The rules and regulations that do exist are pathetic, starting with the laughable minimum wage.
Not to mention other rules are completely abused to make workers work more hours and to not be adequately paid, such as exempt employees whose salary hovers around that minimum level.
Companies also outsource and offshore in seconds. They do not even invest in the country anymore.
Even though legally these items are not unjust enrichment I fail to see why morally it cannot be construed as so.
Let’s get real about which side is exploiting the other.
The problem with these job training payment schemes is not that they are immoral on their face, it is that they are accounting and financial nonsense.
If you want to be a welder, that requires training. If you do not have enough money, you can get a loan. If you want to reduce the risk, you can work at a company that will guarantee you a job for a period of time if you complete the training. If you want to spend the money on things other than paying down the loan, then you can do that. Money is fungible and personal, training should also be fungible and personal.
That is at least sane model. You may also disagree with that as well, and you are welcome to do so, but the real abomination here is shackles made of fake loans paid with fake money.
Sure.
I suspect that happens.
Are you claiming a company can just expunge employee debt willy-nilly? Then instead of a paycheck I can just take a loan from my employer that they expunge avoiding all income taxes. No, that is not how it works. A entity can not magic a loan into existence and then back out.
You are being paid 10 K$ more. Your salary or hourly wage should reflect that. Maybe they might choose to dock your pay or fire you after you “pay off” the debt since the “training” is actually just a shackle of no independent merit (e.g. they give you a 50 K$ salary, but claim a 10 M$ training loan over 5 years so you are on the hook for 2 M$ per year you quit early).

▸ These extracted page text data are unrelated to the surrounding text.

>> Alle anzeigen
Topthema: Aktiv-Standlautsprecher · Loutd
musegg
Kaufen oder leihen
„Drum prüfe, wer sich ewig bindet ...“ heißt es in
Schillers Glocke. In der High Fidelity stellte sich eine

That should probably be dealt with via false advertising laws around training programs and laws around loans. They would also be required to disclose that you are explicitly taking on a 10 M$ personal loan for that job which would almost certainly scare people away. Also probably super duper illegal. I do not think the courts would take too kindly to gigantic loans for fake training.
It's crazy how much power asymmetry exists between corporations and individuals nowadays. From forced arbitration (even for basic things like rent contracts) to non-competes, to now TRAs...
> But regulators have begun to take action on the legality of T.R.A.s. In the last year, the Biden administration has moved to limit the agreements.
Good to know. But solving problems at the executive level, without codifying the solution into law, makes it temporary and up for grabs by the next election, you know, for those jonesing for "less regulation".
Unions aren't perfect but they care more about you than some capitalists.